カンヌ上映が決まり、招待を受けた、その一筋の希望が輝いた直後の死は、観客の心を強く揺さぶる。しかし、その人は「これは悲劇的な偶然ではない」というのだ。

「パレスチナから発信する人には追尾がついていて、もっともダメージを受ける日に、狙われて殺されたのだと思う」と。

その理由として、2点を挙げた。

映画を見て、ただ若い女性ジャーナリストの死を悲しむだけではなく、こうした殺戮の構造にも私たちは目を向けなければならない。

プレスシートに掲載されたファトマのインスタグラムの文章

(2024年8月3日)

私は毎日、行き先も決めずに街へ出かける。ただ、私が目にするものを世界にも見てもらいたいから。私は、この人生の瞬間を記録する。私の子どもたちが聞くかもしれないし、聞かないかもしれないけど、この歴史を世界に遺したい。

» 必要な作業
1. 抜粋箇所によると、プレスシートに掲載されたファトマのインスタグラムの文章は、何年何月何日のものですか。
2. 抜粋箇所の「その理由として、2点を挙げた。」から「しれないけど、この歴史を世界に遺したい。」までを、「世界」を「人々」に置き換えて書き直してください。
3. 抜粋箇所の続きを、最後の文の次から書き継いでください。

» 提供データ
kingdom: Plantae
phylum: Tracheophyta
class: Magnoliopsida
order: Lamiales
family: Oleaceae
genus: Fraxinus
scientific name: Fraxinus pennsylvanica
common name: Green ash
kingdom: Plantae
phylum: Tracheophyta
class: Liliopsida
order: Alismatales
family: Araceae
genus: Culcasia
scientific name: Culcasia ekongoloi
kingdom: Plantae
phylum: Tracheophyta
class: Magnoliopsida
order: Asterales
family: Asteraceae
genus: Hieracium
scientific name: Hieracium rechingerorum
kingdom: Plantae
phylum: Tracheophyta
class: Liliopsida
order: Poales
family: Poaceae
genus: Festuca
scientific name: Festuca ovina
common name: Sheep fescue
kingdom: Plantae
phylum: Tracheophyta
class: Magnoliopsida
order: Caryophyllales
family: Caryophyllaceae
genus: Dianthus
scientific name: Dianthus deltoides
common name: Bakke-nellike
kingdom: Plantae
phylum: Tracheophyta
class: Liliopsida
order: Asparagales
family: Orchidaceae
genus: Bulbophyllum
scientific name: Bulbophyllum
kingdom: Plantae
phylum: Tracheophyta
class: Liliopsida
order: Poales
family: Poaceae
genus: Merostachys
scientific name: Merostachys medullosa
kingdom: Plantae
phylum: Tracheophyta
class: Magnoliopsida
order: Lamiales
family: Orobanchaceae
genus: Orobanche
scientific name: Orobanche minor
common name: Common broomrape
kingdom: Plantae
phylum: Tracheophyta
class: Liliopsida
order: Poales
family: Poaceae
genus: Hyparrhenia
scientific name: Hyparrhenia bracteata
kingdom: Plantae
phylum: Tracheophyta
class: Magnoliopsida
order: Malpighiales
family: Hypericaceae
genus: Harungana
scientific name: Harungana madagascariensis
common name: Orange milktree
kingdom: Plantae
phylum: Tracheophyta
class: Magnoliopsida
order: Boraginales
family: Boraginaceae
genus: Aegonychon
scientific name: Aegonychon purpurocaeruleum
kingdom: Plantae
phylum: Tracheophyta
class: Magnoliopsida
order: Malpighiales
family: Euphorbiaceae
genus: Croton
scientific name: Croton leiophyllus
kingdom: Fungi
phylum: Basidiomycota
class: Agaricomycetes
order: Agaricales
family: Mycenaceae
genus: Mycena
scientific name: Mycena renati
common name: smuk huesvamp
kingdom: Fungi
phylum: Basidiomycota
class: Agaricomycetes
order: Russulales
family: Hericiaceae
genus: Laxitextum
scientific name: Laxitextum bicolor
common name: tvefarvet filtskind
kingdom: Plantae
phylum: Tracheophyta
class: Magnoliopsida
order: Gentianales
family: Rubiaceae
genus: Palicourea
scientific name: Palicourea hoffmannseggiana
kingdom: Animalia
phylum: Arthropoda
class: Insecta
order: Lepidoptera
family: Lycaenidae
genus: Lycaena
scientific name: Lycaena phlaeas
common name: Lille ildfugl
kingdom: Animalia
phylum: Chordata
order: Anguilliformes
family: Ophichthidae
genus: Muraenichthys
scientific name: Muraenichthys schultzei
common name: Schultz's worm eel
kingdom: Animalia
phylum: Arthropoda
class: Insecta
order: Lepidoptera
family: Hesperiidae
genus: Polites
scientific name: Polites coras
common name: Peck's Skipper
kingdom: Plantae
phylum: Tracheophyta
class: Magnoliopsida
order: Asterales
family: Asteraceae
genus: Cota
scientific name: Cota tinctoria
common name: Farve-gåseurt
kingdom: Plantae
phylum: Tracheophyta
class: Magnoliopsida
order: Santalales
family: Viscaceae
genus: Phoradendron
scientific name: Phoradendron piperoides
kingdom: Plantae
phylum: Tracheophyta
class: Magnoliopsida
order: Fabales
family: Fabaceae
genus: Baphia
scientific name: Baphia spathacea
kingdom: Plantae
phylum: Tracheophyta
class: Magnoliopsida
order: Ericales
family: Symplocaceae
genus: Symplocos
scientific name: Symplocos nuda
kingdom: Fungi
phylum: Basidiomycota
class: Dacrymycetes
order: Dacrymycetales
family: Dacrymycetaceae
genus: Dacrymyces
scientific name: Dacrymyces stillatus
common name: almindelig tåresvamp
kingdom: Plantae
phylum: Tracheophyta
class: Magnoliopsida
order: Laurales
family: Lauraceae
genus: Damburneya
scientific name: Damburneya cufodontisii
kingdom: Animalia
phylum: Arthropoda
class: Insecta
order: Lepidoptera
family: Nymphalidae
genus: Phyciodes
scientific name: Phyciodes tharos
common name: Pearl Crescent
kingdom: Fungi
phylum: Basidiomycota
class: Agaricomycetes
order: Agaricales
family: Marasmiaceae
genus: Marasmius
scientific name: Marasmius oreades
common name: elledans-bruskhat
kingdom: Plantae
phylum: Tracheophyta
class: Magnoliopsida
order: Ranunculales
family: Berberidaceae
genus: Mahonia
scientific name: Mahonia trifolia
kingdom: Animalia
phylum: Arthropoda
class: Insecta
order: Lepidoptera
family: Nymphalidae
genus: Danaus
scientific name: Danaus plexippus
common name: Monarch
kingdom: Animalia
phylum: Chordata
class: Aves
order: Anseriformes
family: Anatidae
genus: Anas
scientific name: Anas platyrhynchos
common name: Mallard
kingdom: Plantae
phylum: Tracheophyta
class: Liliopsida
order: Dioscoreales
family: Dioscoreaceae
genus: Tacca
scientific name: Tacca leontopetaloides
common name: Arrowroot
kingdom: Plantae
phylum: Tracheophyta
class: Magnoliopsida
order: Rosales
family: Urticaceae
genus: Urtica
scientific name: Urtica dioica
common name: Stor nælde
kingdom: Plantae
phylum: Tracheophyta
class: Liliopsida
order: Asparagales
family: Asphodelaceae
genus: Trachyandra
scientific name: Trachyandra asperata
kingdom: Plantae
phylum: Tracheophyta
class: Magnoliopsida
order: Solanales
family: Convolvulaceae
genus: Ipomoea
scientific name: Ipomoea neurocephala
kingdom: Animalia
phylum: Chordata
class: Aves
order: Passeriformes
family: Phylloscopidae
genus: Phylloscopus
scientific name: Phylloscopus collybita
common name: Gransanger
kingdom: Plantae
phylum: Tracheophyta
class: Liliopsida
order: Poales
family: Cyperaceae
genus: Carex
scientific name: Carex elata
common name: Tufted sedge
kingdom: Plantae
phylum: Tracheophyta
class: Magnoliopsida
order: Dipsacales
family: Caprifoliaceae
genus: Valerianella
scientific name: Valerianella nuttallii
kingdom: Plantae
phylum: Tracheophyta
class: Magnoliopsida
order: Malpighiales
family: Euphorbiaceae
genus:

» 作業の解答
1. 2024年8月3日です。

2.
その理由として、2点を挙げた。

映画を見て、ただ若い女性ジャーナリストの死を悲しむだけではなく、こうした殺戮の構造にも私たちは目を向けなければならない。

プレスシートに掲載されたファトマのインスタグラムの文章

(2024年8月3日)

私は毎日、行き先も決めずに街へ出かける。ただ、私が目にするものを人々にも見てもらいたいから。私は、この人生の瞬間を記録する。私の子どもたちが聞くかもしれないし、聞かないかもしれないけど、この歴史を人々に遺したい。

3.
私たちはここで毎日、さまざまな形で、さまざまな色で死んでいる。苦しむ子どもを見るたびに、私は千回死ぬ。粉々になり、灰になる。私たちがこうなったことが、この無意味さが、毎日私たちを食い尽くすこの怪物たちが、私の心を痛める。

(中略)

死は避けられないけど、もし私が死ぬなら、響き渡る死を望む。速報や数字の羅列にはなりたくない。世界中に知られる死、永遠に続く影響、時間や場所に埋もれることのない不滅の姿を望んでいる。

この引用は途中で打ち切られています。